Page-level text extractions
☆ ☆ ☆ ☆

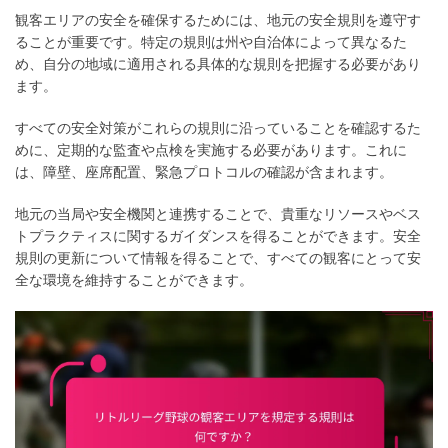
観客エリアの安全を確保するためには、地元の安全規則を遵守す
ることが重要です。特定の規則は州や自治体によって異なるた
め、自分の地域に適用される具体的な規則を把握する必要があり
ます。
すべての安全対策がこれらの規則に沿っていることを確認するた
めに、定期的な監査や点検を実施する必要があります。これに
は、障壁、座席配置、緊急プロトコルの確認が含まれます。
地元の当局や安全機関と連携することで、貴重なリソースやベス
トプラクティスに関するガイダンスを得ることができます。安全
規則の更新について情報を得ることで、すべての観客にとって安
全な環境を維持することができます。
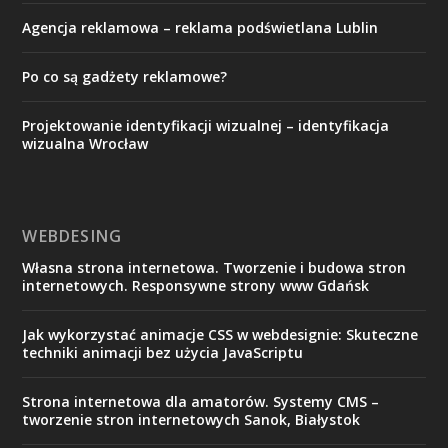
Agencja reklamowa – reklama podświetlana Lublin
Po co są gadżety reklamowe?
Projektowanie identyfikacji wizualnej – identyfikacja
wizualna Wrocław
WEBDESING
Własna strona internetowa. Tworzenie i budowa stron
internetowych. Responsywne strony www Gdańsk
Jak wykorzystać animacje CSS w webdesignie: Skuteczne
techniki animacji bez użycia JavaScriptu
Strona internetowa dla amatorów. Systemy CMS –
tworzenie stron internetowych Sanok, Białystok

☆ ☆ ☆ ☆

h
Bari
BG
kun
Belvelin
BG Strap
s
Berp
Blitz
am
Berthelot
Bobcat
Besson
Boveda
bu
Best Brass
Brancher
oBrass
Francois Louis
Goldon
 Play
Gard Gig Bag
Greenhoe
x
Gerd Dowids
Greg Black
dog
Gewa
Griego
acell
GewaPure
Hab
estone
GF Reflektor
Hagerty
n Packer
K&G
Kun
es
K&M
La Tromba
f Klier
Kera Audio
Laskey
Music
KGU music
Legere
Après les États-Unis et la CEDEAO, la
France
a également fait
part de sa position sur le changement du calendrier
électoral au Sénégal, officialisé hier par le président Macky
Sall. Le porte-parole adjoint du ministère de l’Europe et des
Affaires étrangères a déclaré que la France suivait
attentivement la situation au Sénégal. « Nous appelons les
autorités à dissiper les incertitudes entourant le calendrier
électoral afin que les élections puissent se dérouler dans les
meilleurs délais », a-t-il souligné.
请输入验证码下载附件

☆ ☆ ☆ ☆

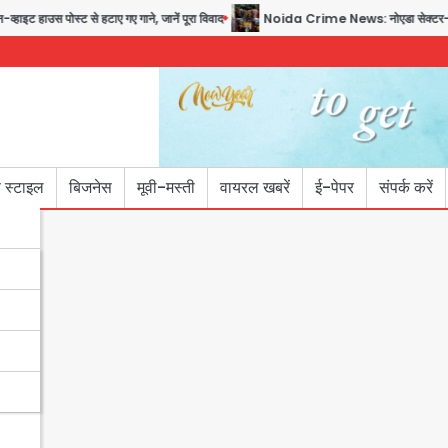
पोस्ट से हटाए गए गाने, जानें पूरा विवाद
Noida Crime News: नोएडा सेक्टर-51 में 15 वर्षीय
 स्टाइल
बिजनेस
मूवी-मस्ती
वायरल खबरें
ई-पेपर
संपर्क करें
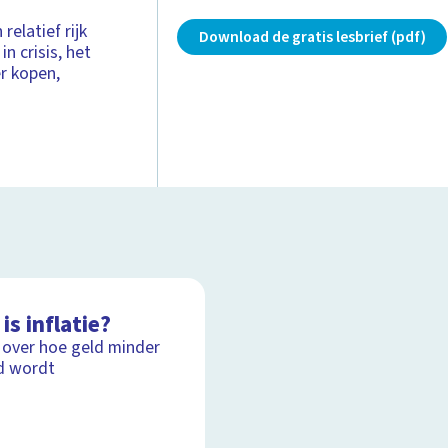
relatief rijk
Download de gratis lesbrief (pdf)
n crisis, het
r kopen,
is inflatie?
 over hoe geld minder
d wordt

☆ ☆ ☆ ☆

Find the lines that mention "calendrier" in the entries and show them.

Written reply:
part de sa position sur le changement du calendrier
autorités à dissiper les incertitudes entourant le calendrier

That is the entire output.